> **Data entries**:
::::

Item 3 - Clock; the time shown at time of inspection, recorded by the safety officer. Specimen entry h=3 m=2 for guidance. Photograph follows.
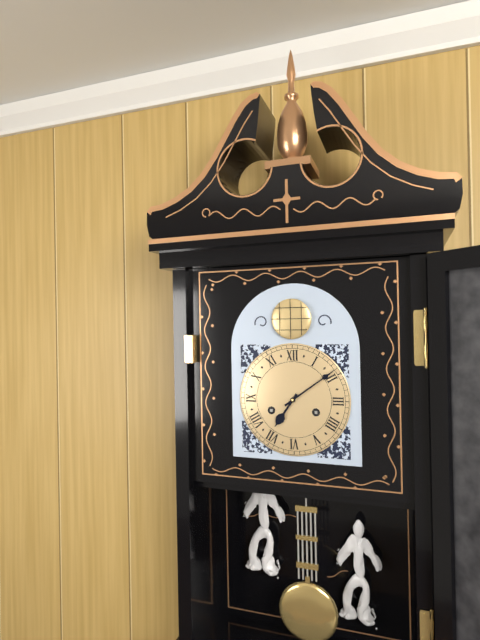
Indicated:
h=7 m=9
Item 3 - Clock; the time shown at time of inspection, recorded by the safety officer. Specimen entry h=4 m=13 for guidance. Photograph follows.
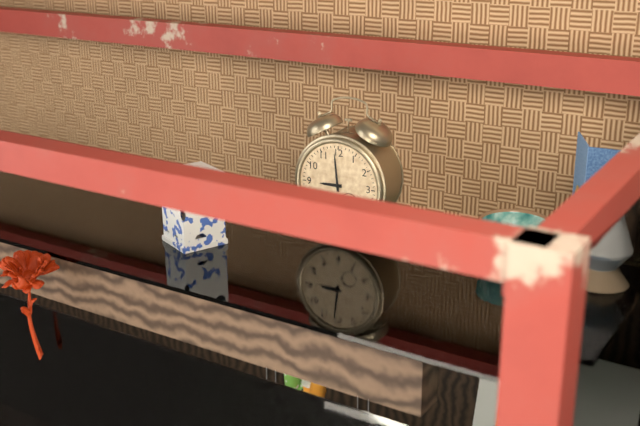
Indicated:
h=8 m=59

::::

Write out the material again with "safety officer" changed to "site supervisor" everywhere, leaving everything else as it stands and omitting the pictures.

> **Exercise solution**:
Item 3 - Clock; the time shown at time of inspection, recorded by the site supervisor. Specimen entry h=3 m=2 for guidance. Photograph follows.
Indicated:
h=7 m=9
Item 3 - Clock; the time shown at time of inspection, recorded by the site supervisor. Specimen entry h=4 m=13 for guidance. Photograph follows.
Indicated:
h=8 m=59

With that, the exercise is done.